A cet égard, vos rapporteurs spéciaux observent, certes, un effort budgétaire sur les crédits de fonctionnement du CAE : en diminution de 17.000 euros, ceux-ci s'élèvent à 173.000 euros dans le présent projet de loi de finances. Il convient toutefois de traduire par des économies budgétaires plus importantes le rapprochement institutionnel entre les organes de l'Etat à vocation prospective, pour que la mise en place du CAS permette effectivement une rationalisation de l'organisation administrative.

* 5 Un parlementaire serait de même dans l'impossibilité de présenter un amendement exact de réduction des dépenses de personnel de telle ou telle instance qui constituerait une sous-action du programme : si les informations sur le nombre et la structure des emplois publics sont bien détaillées par sous-action, les montants correspondants qui relèvent du titre 2 ne figurent pas, sauf exceptions, dans la justification des crédits au premier euro.
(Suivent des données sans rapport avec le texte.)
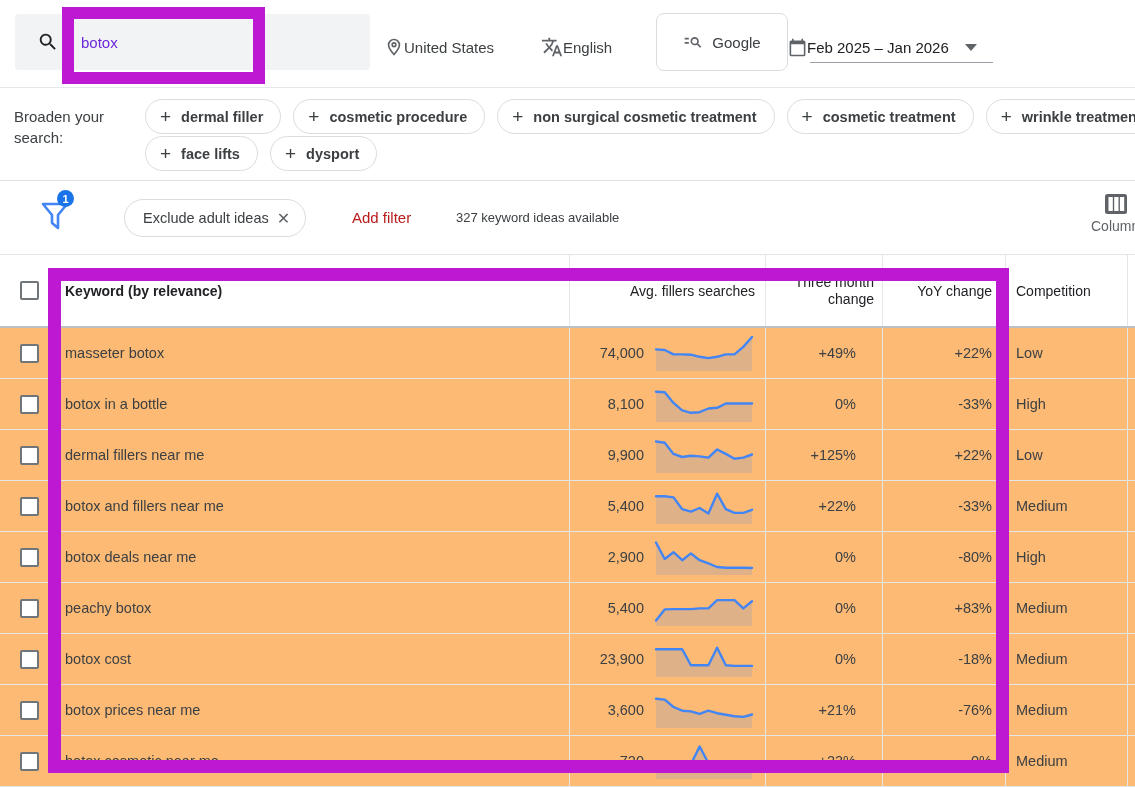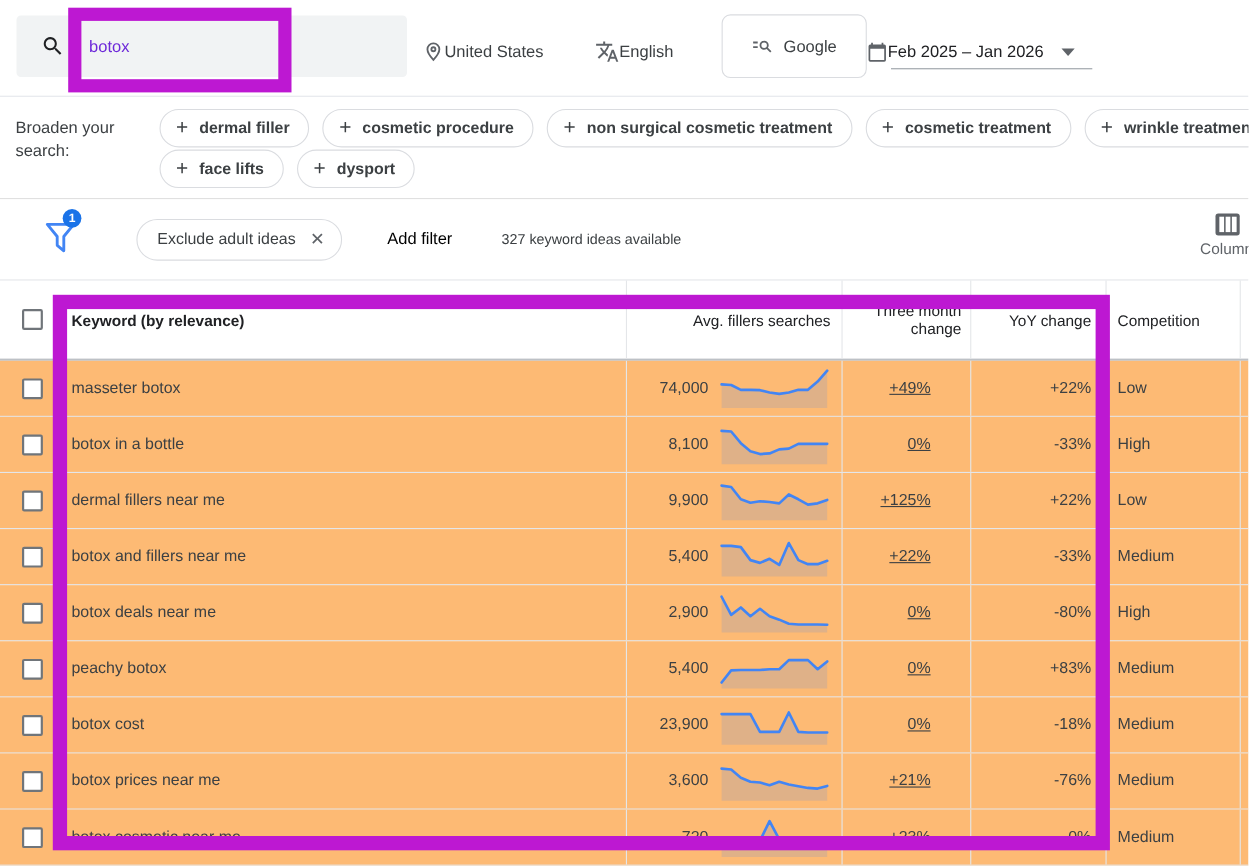--- a/index.html
+++ b/index.html
@@ -38,44 +38,44 @@
   #div2 { left:0; top:180px; width:1135px; height:1px; background:#e0e0e0; }
 
   
   .fitem { top:180px; height:74px; display:flex; align-items:center; }
   #funnel { left:40px; } 
   #filter-badge { left:57px; top:190px; width:17px; height:17px; border-radius:50%;
     background:#1a73e8; color:#fff; font-size:11px; font-weight:bold;
     display:flex; align-items:center; justify-content:center; z-index:2; }
   #active-filter-chip { left:124px; top:199px; position:absolute; height:38px; border:1px solid #dadce0;
     border-radius:19px; background:#fff; display:flex; align-items:center; padding:0 15px 0 18px;
-    gap:13px; font-size:14.5px; color:#3c4043; cursor:pointer; }
+    gap:8px; font-size:14.5px; color:#3c4043; cursor:pointer; }
   #close-x { font-size:16px; color:#5f6368; }
-  #add-filter { left:352px; font-size:15px; color:#000000; cursor:pointer; }
+  #add-filter { left:352px; font-size:15px; color:#b91c1c; cursor:pointer; }
   #ideas-count { left:456px; font-size:13px; color:#3c4043; }
   #columns-btn { left:1091px; top:193px; width:60px; display:flex; flex-direction:column;
     align-items:flex-start; cursor:pointer; }
   #columns-btn svg { margin-left:13px; }
   #columns-label { font-size:14px; color:#5f6368; margin-top:3px; }
 
   
   #table { left:0; top:254px; width:1135px; }
   .grid { display:grid; grid-template-columns:57px 513px 196px 117px 123px 122px 7px; }
   .thead { height:74px; border-top:1px solid #e4e6e9; border-bottom:2px solid #bdc1c6; }
   .trow  { height:51px; border-bottom:1px solid #e4e6e9; background:#fdba74; }
   .cell  { display:flex; align-items:center; font-size:14.5px; color:#3c4043; overflow:hidden; }
   .bR    { border-right:1px solid #e4e6e9; }
   .c-check   { padding-left:20px; }
   .checkbox  { width:19px; height:19px; border:2px solid #70757a; border-radius:2px;
                background:#fff; cursor:pointer; flex:none; }
   .c-keyword { padding-left:8px; }
   .c-avg     { justify-content:flex-end; padding-right:11px; gap:10px; }
   .c-avg .num{ text-align:right; }
   .spark     { width:100px; height:40px; flex:none; }
-  .c-3mo     { justify-content:flex-end; padding-right:36px; text-align:right;text-decoration:underline; }
+  .c-3mo     { justify-content:flex-end; padding-right:26px; text-align:right; }
   .c-yoy     { justify-content:flex-end; padding-right:13px; text-align:right; }
   .c-comp    { padding-left:10px; }
   .hcell { font-size:14px; font-weight:500; color:#202124; }
   .h-keyword { font-weight:bold; }
   .h-3mo { line-height:17px; }
 
   
   .annotation { border:12px solid #bd18d2; z-index:40; pointer-events:none; }
   #ann1 { left:62px; top:7px;  width:203px; height:77px; }
   #ann2 { left:48px; top:268px; width:961px; height:505px; border-width:13px; }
* 6 Dans la mesure où, à l'occasion de l'examen du projet de loi de finances initiale pour 2006, vos rapporteurs spéciaux avaient déploré que la liste de ces commissions et instances ne figurât pas dans le « bleu » budgétaire, ils se réjouissent des précisions apportées sur ce point dans le « bleu » budgétaire annexé au présent projet de loi de finances (p. 22) : il s'agit des crédits du secrétariat général de la mer, de la mission interministérielle de vigilance et de lutte contre les dérives sectaires, du comité d'enquête sur le coût et le rendement des services publics, de la commission supérieure de codification et de la commission des archives constitutionnelles de la Cinquième République.

* 7 Les dépenses d'investissement du SGDN s'élèvent à 53,08 millions d'euros en autorisations d'engagement et 28,08 millions d'euros en crédits de paiement dans le présent projet de loi de finances.

* 8 Cet abondement opéré par un décret de transfert en date du 26 mai 2006, à partir de crédits en provenance de programmes relevant des ministères de la défense, de l'intérieur et de l'aménagement du territoire, et du ministère de l'économie, des finances et de l'industrie.

* 9 Dont 1 million d'euros correspondant à la réserve interministérielle des administrateurs civils.

* 10 Voir supra le paragraphe II A 1 de la première partie « Présentation générale de la mission ».

* 11 Vos rapporteurs spéciaux estiment d'ailleurs que la dénomination « Médiateur de la République » serait plus claire, dans un contexte d'essor des différents dispositifs de médiation, notamment dans la sphère publique.

* 12 Selon les précisions apportées dans les réponses aux questionnaires budgétaires de vos rapporteurs spéciaux, le Médiateur de la République fait état de « trois créations de poste en 2006 :

« - celui de délégué général, existant mais non budgété,

« - un poste de chargé de mission pour le suivi de la loi pour l'égalité des droits et des chances, la participation et la citoyenneté des personnes handicapées,

« - un poste de spécialiste des questions pénitentiaires pour le suivi et le développement de la médiation dans les prisons. (Il est à noter qu'une diminution des violences a été constatée dans tous les établissements où cette médiation est expérimentée, et notamment à la prison des Baumettes, à Marseille).

« A ces trois créations de poste, s'ajoutent deux transformations concernant des personnels mis à disposition par la caisse primaire d'assurance-maladie (CPAM) qui sont, à partir de 2006, remplacés par des contractuels ».

* 13 Sénat, rapport d'information n° 371 (2003-2004) : « Le Conseil supérieur de l'audiovisuel : Garantir les moyens d'une ambition ».

* 14 Sénat, rapport d'information n° 387 (2005-2006).

* 15 Sénat, bulletin des commissions, numéro en date du 20 mai 2006, p. 6.207.